= Saved entries =

*** Begin section ***

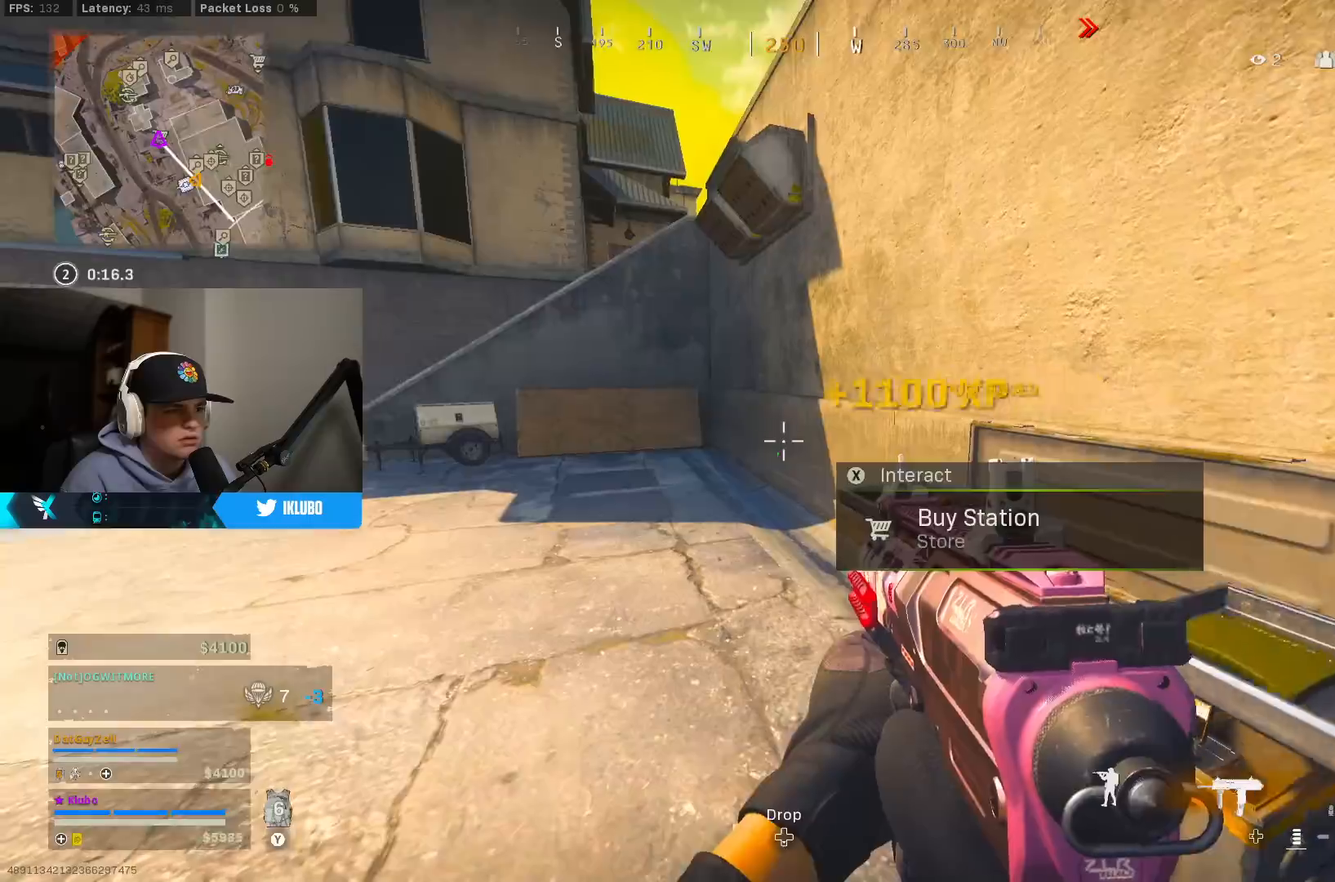
{"buttons": [], "left_stick": "up", "right_stick": "center", "events": [[33, "DPAD_RIGHT", "up"], [183, "left_stick", "up-left"], [383, "left_stick", "up"], [433, "right_stick", "center"]]}
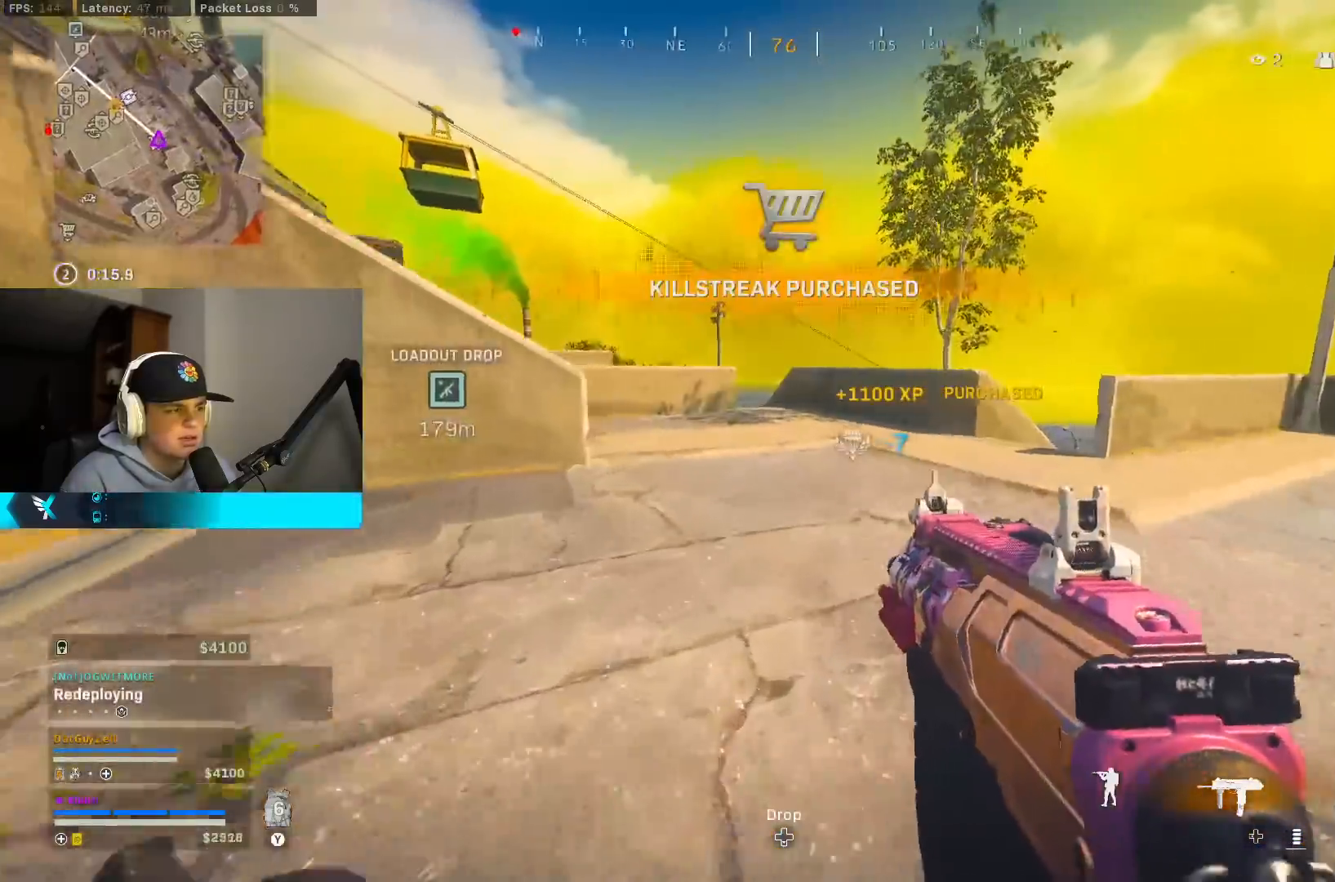
{"buttons": [], "left_stick": "up", "right_stick": "center", "events": [[150, "right_stick", "left"], [383, "right_stick", "center"]]}
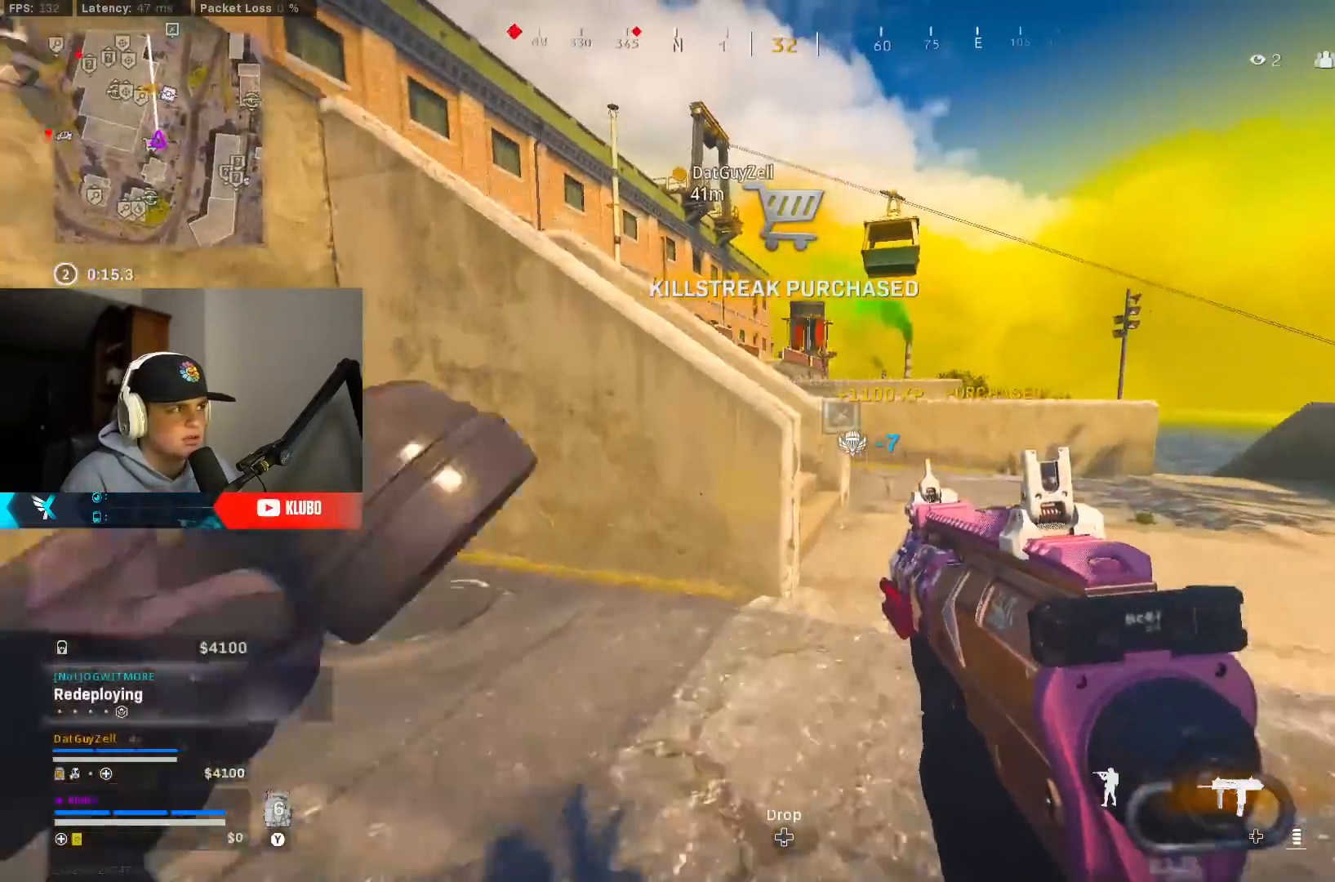
{"buttons": ["A"], "left_stick": "up", "right_stick": "left", "events": [[33, "B", "down"], [200, "B", "up"], [283, "B", "down"], [283, "right_stick", "left"], [333, "A", "down"], [433, "B", "up"]]}
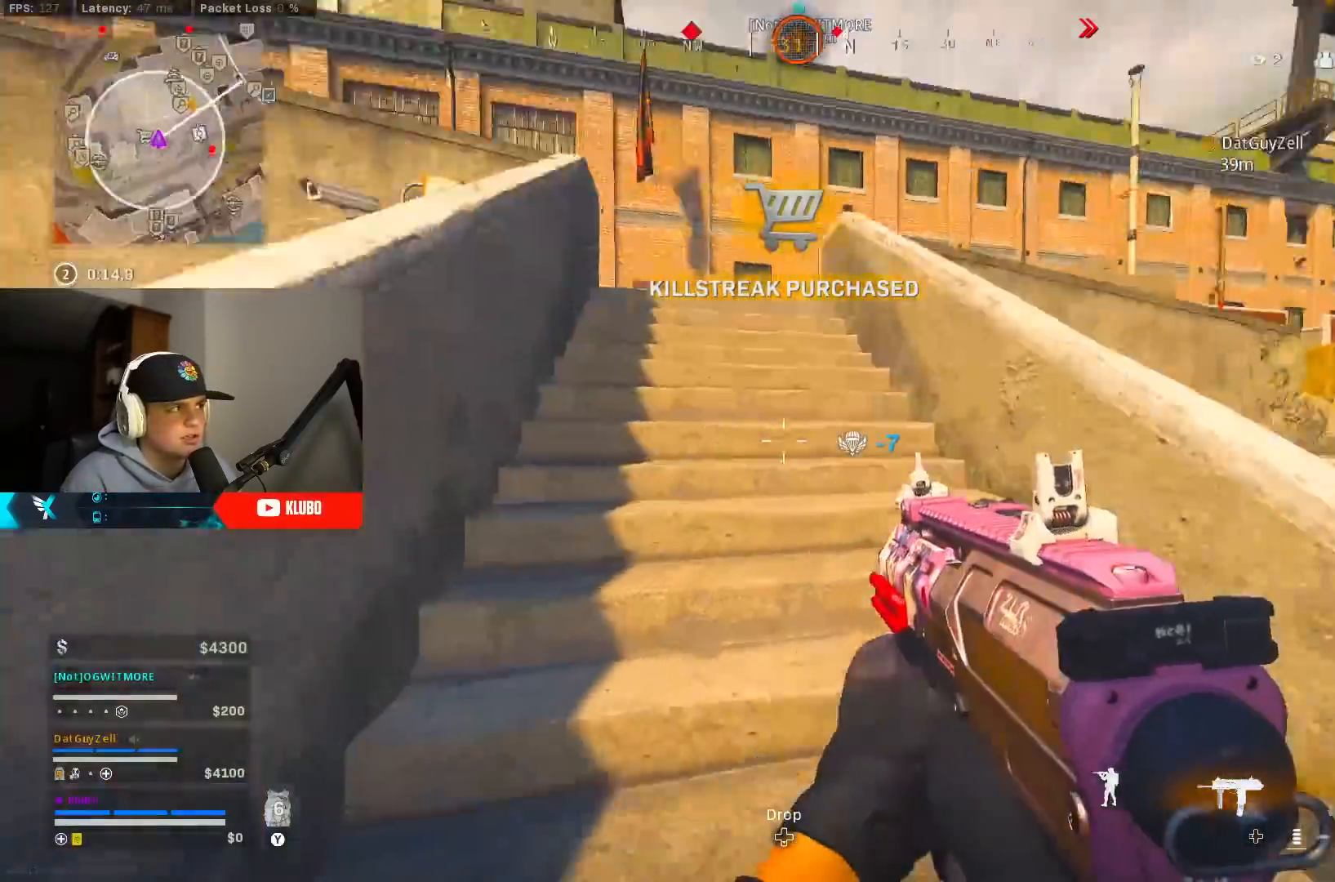
{"buttons": [], "left_stick": "up", "right_stick": "center", "events": [[17, "L3", "down"], [33, "A", "up"], [83, "right_stick", "center"], [117, "L3", "up"], [183, "Y", "down"], [250, "Y", "up"], [333, "Y", "down"], [400, "Y", "up"]]}
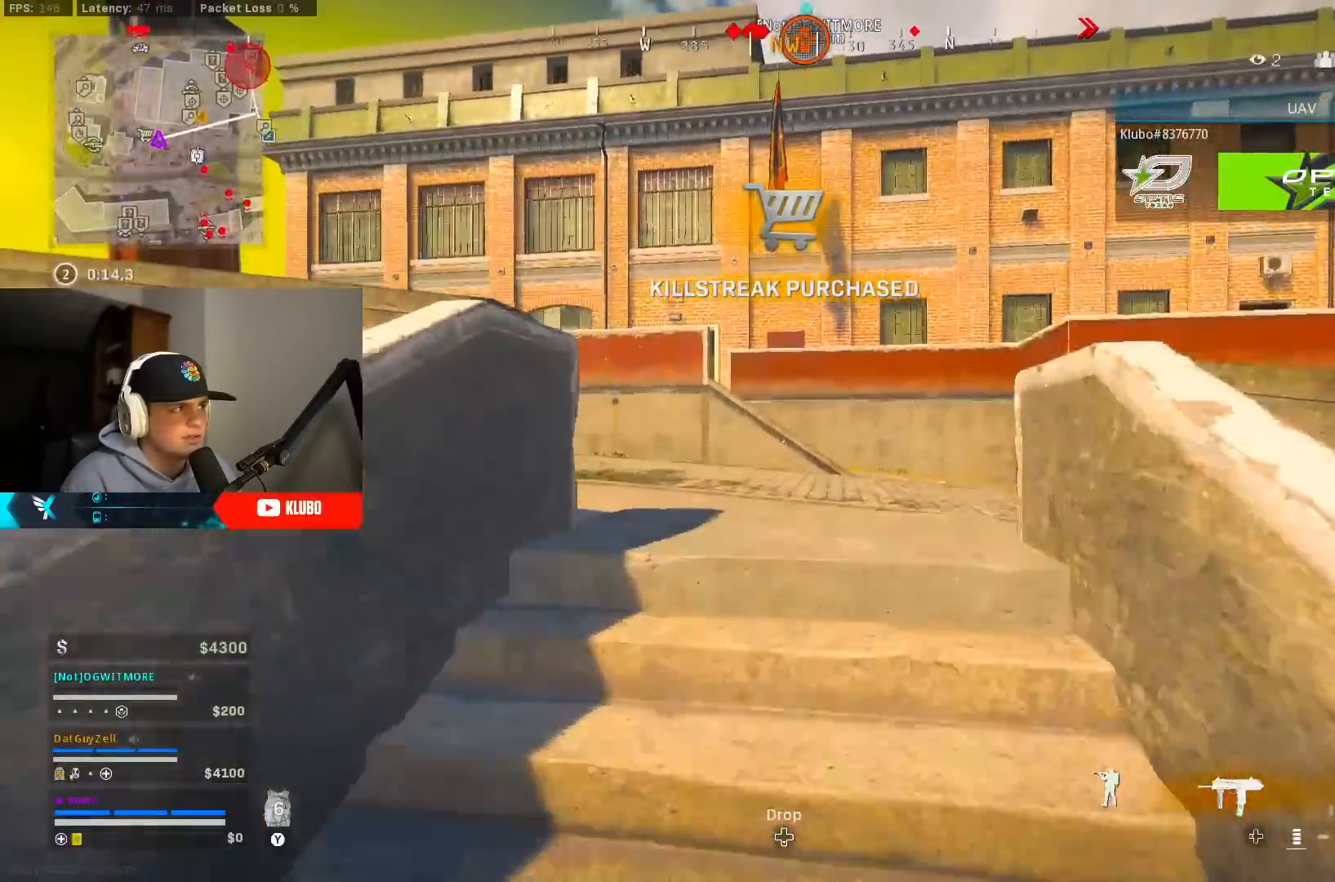
{"buttons": ["A", "B", "Y"], "left_stick": "up-left", "right_stick": "center", "events": [[117, "right_stick", "right"], [200, "B", "down"], [367, "B", "up"], [367, "left_stick", "up-left"], [417, "B", "down"], [483, "A", "down"], [483, "right_stick", "center"], [500, "Y", "down"]]}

*** End section ***

= TASK ITEM =
Return every entry of the data above verbatim, with no images included.

= RESPONSE =
{"buttons": [], "left_stick": "up", "right_stick": "center", "events": [[33, "DPAD_RIGHT", "up"], [183, "left_stick", "up-left"], [383, "left_stick", "up"], [433, "right_stick", "center"]]}
{"buttons": [], "left_stick": "up", "right_stick": "center", "events": [[150, "right_stick", "left"], [383, "right_stick", "center"]]}
{"buttons": ["A"], "left_stick": "up", "right_stick": "left", "events": [[33, "B", "down"], [200, "B", "up"], [283, "B", "down"], [283, "right_stick", "left"], [333, "A", "down"], [433, "B", "up"]]}
{"buttons": [], "left_stick": "up", "right_stick": "center", "events": [[17, "L3", "down"], [33, "A", "up"], [83, "right_stick", "center"], [117, "L3", "up"], [183, "Y", "down"], [250, "Y", "up"], [333, "Y", "down"], [400, "Y", "up"]]}
{"buttons": ["A", "B", "Y"], "left_stick": "up-left", "right_stick": "center", "events": [[117, "right_stick", "right"], [200, "B", "down"], [367, "B", "up"], [367, "left_stick", "up-left"], [417, "B", "down"], [483, "A", "down"], [483, "right_stick", "center"], [500, "Y", "down"]]}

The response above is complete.